Another Birmingham landlord was ordered to pay nearly £4,000 after being found guilty of failing to apply for a House in Multiple Occupation (HMO) licence and of four breaches of the HMO Management Regulations. Mohammed Yousaf, 36, of Green Road, Hall Green, was convicted in his absence after failing to attend Birmingham Magistrates’ Court today (June 23).
Yousaf was fined £2,000 and ordered to pay £1,758 court costs and a £100 victim surcharge. The charges relate to a three-storey property in Rookery Road, Selly Oak, with five bedrooms, a shared lounge, kitchen and one shared bathroom, plus an en-suite with external access.

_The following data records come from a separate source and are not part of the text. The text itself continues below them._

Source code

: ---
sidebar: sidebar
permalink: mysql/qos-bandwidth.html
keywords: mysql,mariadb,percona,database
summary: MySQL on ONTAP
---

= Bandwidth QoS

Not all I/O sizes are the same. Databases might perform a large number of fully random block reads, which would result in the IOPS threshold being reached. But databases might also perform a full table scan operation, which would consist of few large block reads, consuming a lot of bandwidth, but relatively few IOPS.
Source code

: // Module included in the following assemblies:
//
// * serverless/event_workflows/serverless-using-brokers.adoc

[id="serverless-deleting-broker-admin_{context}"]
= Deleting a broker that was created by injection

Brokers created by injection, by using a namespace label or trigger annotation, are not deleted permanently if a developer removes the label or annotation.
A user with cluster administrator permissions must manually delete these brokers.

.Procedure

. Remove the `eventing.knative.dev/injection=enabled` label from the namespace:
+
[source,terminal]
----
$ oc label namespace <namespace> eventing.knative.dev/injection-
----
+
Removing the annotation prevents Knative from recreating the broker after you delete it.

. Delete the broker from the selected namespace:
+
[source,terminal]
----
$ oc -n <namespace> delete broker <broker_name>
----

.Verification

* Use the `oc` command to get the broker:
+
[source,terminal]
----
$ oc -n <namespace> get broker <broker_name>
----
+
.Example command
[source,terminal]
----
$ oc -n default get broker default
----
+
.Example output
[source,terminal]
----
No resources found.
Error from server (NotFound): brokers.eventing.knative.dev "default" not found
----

The property was referred to Birmingham City Council by the University of Birmingham’s community warden, whose team had identified it as a potentially unlicensed HMO. As no HMO licence application had been received for the property, council officers visited the address on October 22 2015 and spoke to one of the tenants, who confirmed that five students lived there.
An inspection of the property found numerous issues, including a damaged fire door for a second floor bedroom held together with a piece of wood, no smoke detector in the ground floor living room, a tumble drier installed in the escape route, no self-closers on any of the fire doors to bedrooms and no fire blanket in the communal kitchen.
Yousaf finally applied for an HMO licence on 18 December 2015.